Hey Jim you can come down an try my Mickeys out if you have big feet 12 or 13's. I had a tendon repaired on my foot and im in a cast shoe for the winter.No fishing for me this year again .There great but heavey you don't need them if you got a floor in your shanty.
Fred


----------



## Jigging Jim (Apr 3, 2010)

Redear said:


> Hey Jim you can come down an try my Mickeys out if you have big feet 12 or 13's. I had a tendon repaired on my foot and im in a cast shoe for the winter.No fishing for me this year again .There great but heavey you don't need them if you got a floor in your shanty.
> Fred


I wear a size 10 shoe - but thank you for the offer!


----------



## FISHIN 2 (Jun 22, 2005)

Has anyone ever actually weighed one of these type boots. Heck, my 800 gram pac boots weigh 3 lbs each. Would be interested as I'm considering a pair myself.Thanks, Mike


----------



## Tailchaser (Feb 5, 2009)

If I get a chance I will dig them out of the garage & weigh them. I have had some health issues & haven't been out lately. I was thinking of going out mid-week & punching a few holes. They are talking about some pretty heavy snow here in N/W Ohio tues. or weds. One of these suckers is going to hit us. We have been real lucky so far.


----------



## Ruminator (Apr 6, 2004)

Thanks for all of the help and considerations guys.

Fred, thank-you for the offer to try your boots on. I also wear a size 10-10 1/2, but I may just give you a call some time this winter and come down just to visit a while.
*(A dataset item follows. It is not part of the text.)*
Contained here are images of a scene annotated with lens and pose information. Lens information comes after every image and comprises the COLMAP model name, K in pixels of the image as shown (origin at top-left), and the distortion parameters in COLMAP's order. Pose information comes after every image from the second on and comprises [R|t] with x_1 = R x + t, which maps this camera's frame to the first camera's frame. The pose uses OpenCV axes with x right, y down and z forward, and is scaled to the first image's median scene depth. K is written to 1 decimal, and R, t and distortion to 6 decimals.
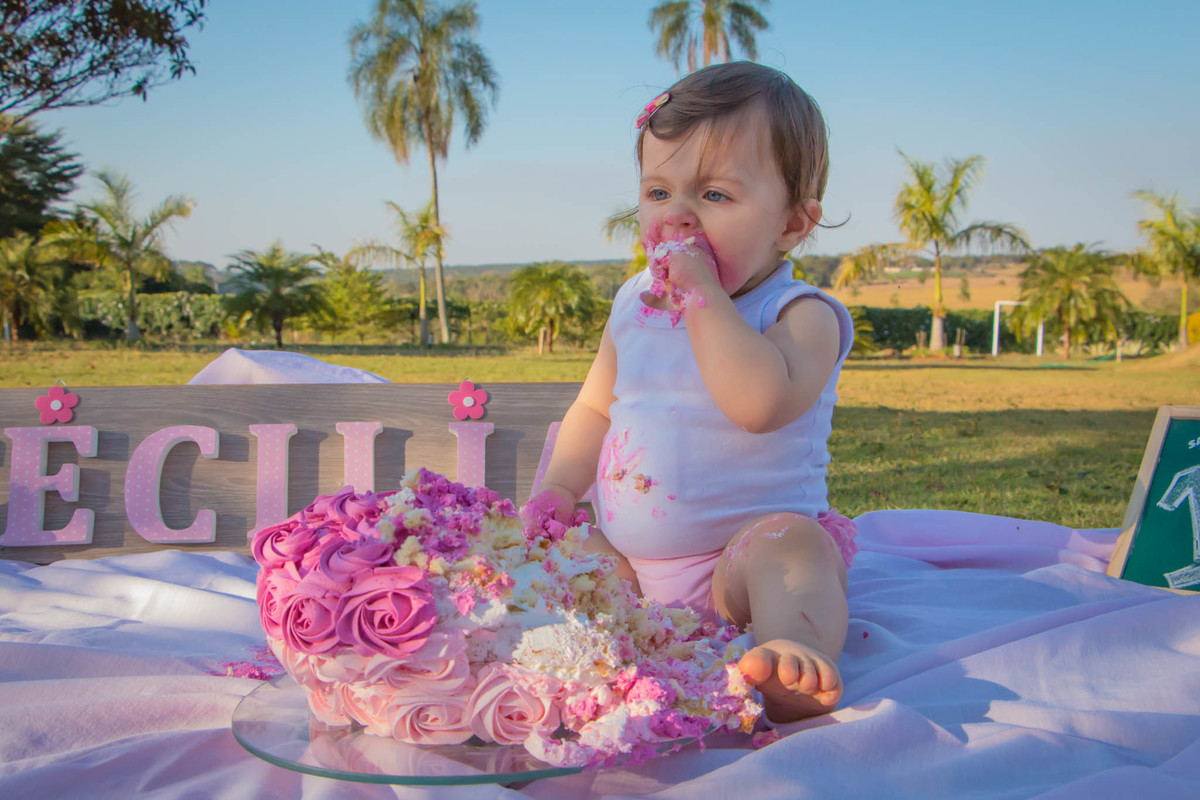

Its been a while since our last one.
Sorry to hear you're laid up, I guess it could be for a worse reason though.


----------



## Daego Doug (May 31, 2009)

Rumi,i also wear your size and bought a pair of size 11.going on year two now and love them.They are the best and will not be too hot on a shanty with floor.Im not to far from you,PM me and stop over to try them out if you like.


----------



## Ruminator (Apr 6, 2004)

Thanks for your offer Doug, I may take you up on it. 
Any idea what the pair of them weigh?

With bad knees for years(cartilages tore up), weight makes a difference for me.


----------



## Daego Doug (May 31, 2009)

Jim,I just put them on the scale.6lbs even.
Mine are the black with the valve


----------



## Ruminator (Apr 6, 2004)

For the heck of it I just weighed my pac boots - they tipped the scale at 11lbs.


----------



## quackpot (May 17, 2009)

I have the same boots as snake and I love them. Bought Darris a pair of boots that are 1500 thinsulate and he hasn't said anything about cood feet since.


----------



## FISHIN 2 (Jun 22, 2005)

Daego Doug said:


> Jim,I just put them on the scale.6lbs even.
> Mine are the black with the valve


DD, was that each boot or is that for the pair ? Do the black ones have a removeable liner ? Gonna get em soon. Do they run close to your normal size or are they a snug fit ? Thanks, Mike


----------



## johntom13 (Feb 8, 2009)

I bought a pair of Lacrosse Ice Kings inthe early 1990's. Still have them and still wearing them especially when in Minnesota or northern Canada.
Actually used them in Barrow and Prudoe Bay Alaska and even if you get water in them they warm back up again.


----------



## Daego Doug (May 31, 2009)

Fishin sorry to be late getting back to you.The 6 lbs is for the pair and no the liner does not come out.It actually seems thin but they sure keep your feet warm.They only run in full size no 1/2 so i put my 10 1/2 feet in a size 11 .Plenty of room for extra socks but I have never needed more than 1 pair of regular work socks.

DD


----------